• REQUIRED TASKS
1. In the passage about the clinic case, what did Gonzalez use to cut the umbilical cord?
2. Reproduce word for word the part of the clinic case passage that opens with the words containing "3. How will" and closes with "a real, case?".

• PASSAGE TO READ
---+---

When a clinic owner named Gonzalez came in she cut the umbilical cord with scissors. She then placed the baby in a plastic bag before putting the bag in a trash can. Williams says Gonzalez even knocked the baby off the recliner chair where she had given birth and onto the cold, hard floor. Since the baby's umbilical cord was not clamped she simply bled to death.
It would be malpractice for Dr. Renelique to fail to ensure that licensed personnel would be present when Williams was there at the clinic per his instructions. But, of course, in this class we are not concerned with mere malpractice. We are currently talking about homicide.
Your answers to the following questions are to be submitted to me via email by tomorrow:
1. Should prosecutors file murder charges against Gonzales? If so, what degree of murder? First? Or second?
2. Or should the state file homicide charges against Dr. Renelique? Do his actions constitute misdemeanor manslaughter? Or do they conform to a common law theory of depraved heart murder, a form of murder in the second degree.
3. How will the prosecution prove that the baby was born alive? Can the autopsy alone establish beyond a reasonable doubt that the baby’s lungs were filled with air?
4. Will the defense be allowed to argue that the child would have died anyway? What are the implications of allowing for such an argument? And, finally;
5. Aren’t you glad that this is a hypothetical, and not a real, case?

---+---

• Stored data
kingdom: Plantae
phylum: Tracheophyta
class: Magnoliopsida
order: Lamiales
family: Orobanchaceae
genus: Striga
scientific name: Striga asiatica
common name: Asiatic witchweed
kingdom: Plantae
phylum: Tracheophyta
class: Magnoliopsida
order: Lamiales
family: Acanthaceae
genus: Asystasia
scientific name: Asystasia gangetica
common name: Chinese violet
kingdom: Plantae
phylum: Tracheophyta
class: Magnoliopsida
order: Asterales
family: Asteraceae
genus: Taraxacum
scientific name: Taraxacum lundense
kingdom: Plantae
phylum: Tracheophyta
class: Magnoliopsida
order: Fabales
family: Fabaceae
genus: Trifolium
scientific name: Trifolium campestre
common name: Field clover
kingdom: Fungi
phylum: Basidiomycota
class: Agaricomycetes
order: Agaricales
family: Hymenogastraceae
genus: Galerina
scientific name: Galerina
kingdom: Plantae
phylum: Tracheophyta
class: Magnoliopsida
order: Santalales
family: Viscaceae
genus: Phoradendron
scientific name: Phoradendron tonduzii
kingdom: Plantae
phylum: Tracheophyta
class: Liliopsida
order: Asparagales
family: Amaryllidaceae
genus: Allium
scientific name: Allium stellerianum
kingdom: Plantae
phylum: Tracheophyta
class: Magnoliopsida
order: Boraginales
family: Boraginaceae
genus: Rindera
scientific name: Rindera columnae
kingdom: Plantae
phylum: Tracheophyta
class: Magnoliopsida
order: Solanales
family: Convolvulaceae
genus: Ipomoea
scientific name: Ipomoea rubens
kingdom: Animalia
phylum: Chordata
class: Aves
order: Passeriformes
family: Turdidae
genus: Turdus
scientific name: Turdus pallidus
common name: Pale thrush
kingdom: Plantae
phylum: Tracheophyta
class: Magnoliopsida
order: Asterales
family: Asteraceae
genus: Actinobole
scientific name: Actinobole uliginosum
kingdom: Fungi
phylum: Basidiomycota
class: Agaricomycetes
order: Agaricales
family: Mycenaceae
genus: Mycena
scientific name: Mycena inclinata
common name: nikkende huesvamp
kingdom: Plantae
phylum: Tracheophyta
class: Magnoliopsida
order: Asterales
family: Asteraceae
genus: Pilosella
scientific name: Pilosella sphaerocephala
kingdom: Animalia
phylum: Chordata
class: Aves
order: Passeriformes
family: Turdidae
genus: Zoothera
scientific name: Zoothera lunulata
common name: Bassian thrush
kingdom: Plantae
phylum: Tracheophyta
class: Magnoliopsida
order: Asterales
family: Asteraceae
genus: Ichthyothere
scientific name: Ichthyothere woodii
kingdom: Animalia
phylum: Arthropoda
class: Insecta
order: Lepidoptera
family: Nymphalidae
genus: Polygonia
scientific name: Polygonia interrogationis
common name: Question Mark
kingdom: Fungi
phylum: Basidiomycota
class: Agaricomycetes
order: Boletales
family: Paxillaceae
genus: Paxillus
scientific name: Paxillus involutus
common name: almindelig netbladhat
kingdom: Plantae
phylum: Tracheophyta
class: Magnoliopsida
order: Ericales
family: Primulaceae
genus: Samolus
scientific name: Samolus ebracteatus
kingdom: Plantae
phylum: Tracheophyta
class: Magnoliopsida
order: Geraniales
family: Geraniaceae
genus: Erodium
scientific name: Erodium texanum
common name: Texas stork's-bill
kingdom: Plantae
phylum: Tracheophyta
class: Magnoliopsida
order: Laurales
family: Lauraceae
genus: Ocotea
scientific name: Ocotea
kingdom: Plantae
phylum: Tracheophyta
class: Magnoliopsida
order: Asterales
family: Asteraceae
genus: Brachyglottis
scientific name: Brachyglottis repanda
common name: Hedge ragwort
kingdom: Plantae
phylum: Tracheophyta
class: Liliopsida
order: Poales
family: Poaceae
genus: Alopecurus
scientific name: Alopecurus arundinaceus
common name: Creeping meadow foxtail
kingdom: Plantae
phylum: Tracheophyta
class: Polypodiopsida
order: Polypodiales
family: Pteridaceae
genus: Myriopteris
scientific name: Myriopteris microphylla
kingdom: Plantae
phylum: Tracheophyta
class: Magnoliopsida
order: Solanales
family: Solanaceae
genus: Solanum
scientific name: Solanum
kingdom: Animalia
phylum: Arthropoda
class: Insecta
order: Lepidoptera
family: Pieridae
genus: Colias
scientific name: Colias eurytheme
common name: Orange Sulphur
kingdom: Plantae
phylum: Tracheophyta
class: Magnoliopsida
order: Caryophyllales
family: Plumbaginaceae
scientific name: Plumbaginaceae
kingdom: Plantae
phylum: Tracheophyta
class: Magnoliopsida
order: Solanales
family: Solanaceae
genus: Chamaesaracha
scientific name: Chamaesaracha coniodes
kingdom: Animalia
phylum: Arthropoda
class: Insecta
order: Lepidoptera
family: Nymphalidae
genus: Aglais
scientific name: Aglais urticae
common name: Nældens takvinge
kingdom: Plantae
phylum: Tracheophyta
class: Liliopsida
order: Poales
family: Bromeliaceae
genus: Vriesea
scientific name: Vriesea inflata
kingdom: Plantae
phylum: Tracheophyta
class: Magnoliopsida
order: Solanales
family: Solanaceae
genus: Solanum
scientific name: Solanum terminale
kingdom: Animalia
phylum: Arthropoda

---+---

• ANSWERS TO THIS EXERCISE
1. Scissors.

2.
3. How will the prosecution prove that the baby was born alive? Can the autopsy alone establish beyond a reasonable doubt that the baby’s lungs were filled with air?
4. Will the defense be allowed to argue that the child would have died anyway? What are the implications of allowing for such an argument? And, finally;
5. Aren’t you glad that this is a hypothetical, and not a real, case?